■ **TASK**
Continue the blog post on gardening and mental well-being below, picking up right after its final sentence.

SOURCE EXTRACT section start

Monday, 9 November 2015

Unsurprising relief down the garden path

If you are like many in the US and elsewhere, but especially the oddly religious US, you might have been unpleasantly surprised by the discoveries I reported in my blog post a couple of days ago, "Putting our beliefs to the test: Check everything!" Today, I passed on an even more controversial article in the BBC News by British philosopher Roger Scruton and on a story about the disgusting Scottish traditional dish haggis in favour of something comforting.

According to "Allotment gardening 'can boost mental well-being', according to study" (2015), even as little as 30 minutes in a week spent on gardening, often on a small patch allocated to city dwellers, gives a range of physical and psychological benefits to the gardener.

Unlike the study showing that religion appears to make children less moral, the results here did not surprise me: there has been no such leading down garden paths with respect to popular beliefs about the benefits of some regular gardening or close contact with natural environments. I haven't gardened for years, but one of the things I always do when I visit my family for my Songkran escape from Bangkok is to walk around our family property to enjoy the plants, especially the wild plants that my father left untouched when he converted most of the land into economically productive fields. He also appreciated the calming beauty of wild things growing as they wanted, with bright native Australian flowers and berries adding dashes of colour to the greens. When I was growing up, my brothers, sisters and I used to love playing around in the virgin scrub hunting for edible berries, following tracks (often imaginary or made by ourselves), getting a glimpse of a fox, a spiny ant eater or a possum. Watching out for snakes was all part of the fun.

SOURCE EXTRACT section end
DATASET CONTENT section start

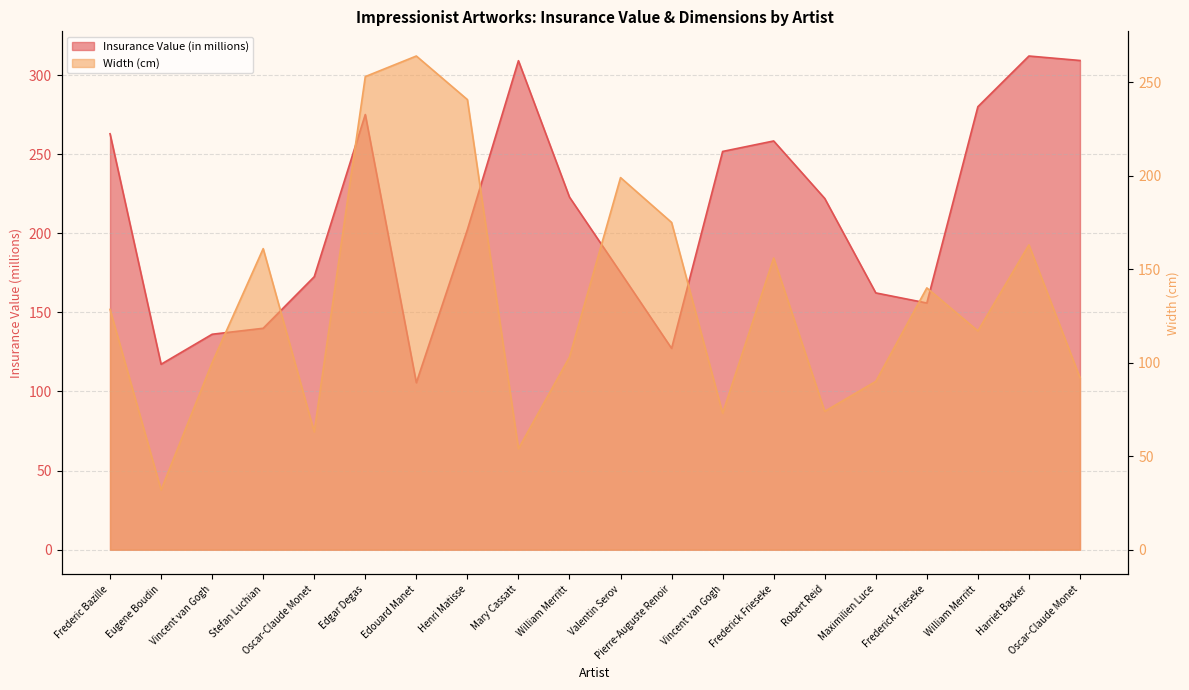

Where does the Insurance Value (in millions) series first go above 222?

Frederic Bazille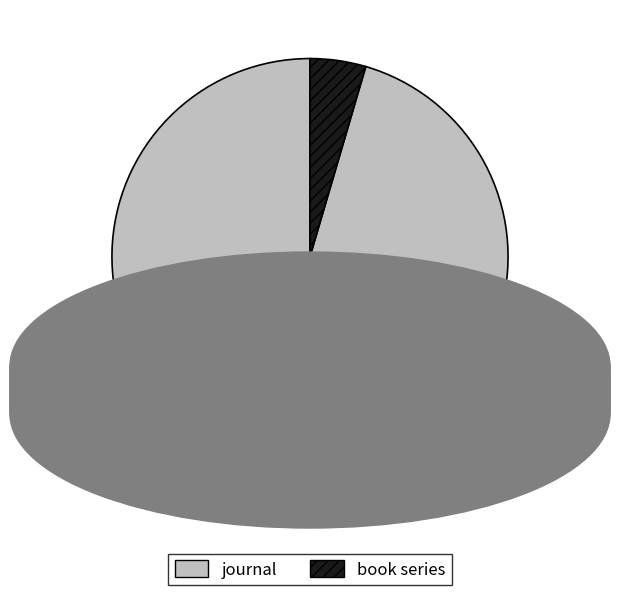

To the nearest percent, what is the average slice percentage?

50%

DATASET CONTENT section end

■ **TASK OUTPUT**
On the less wild side, my mother has always kept a house garden for fresh veggies. She doesn't really go in for flowers, but she does like to plant attractive trees around the house. I suspect that with eight kids, being able to escape to her garden for a bit of work among the carrots and lettuces was a very welcome relief, and one that she continued long after we had all grown up and left. Every time I visit, as we drive up to the house, she seems to be out with a trowel in her hand, digging, complaining about the ants attacking, or pulling off dead leaves. Except of course when she is at her club dining, gambling and fighting with her equally ancient mates of many decades, all beneficiaries of lots active gardening.

One small surprise was the new use of a word I learned, allotments. The article talks constantly about allotments, but it presumes readers know what they are. Although I could guess, I don't recall ever having heard the term used the way it is in the article. That might be because although I greatly prefer living in the city to the country, I didn't grow up in the city; also, all of my school mates in town lived in houses that hard large yards, most of which also had veggie gardens and often also flower gardens. Both sets of grandparents lived in town, but they had large gardens, so there was never any thought that they might get some small patch to garden somewhere else. Or perhaps Australia just doesn't have allotments of this type the way that the UK does.

Still on vocabulary, the excellent Oxford Dictionaries Online has an entry that explains the phrase from my title that I repeat in paragraph 3.

While I can happily continue to give haggis a miss, having tasted it at least once too often during my university days (thankfully at the end of very formal so highly drug fuelled meals), if I don't respond to Roger Scruton's piece of work tomorrow, we might come across some of his other work in a reading later this term.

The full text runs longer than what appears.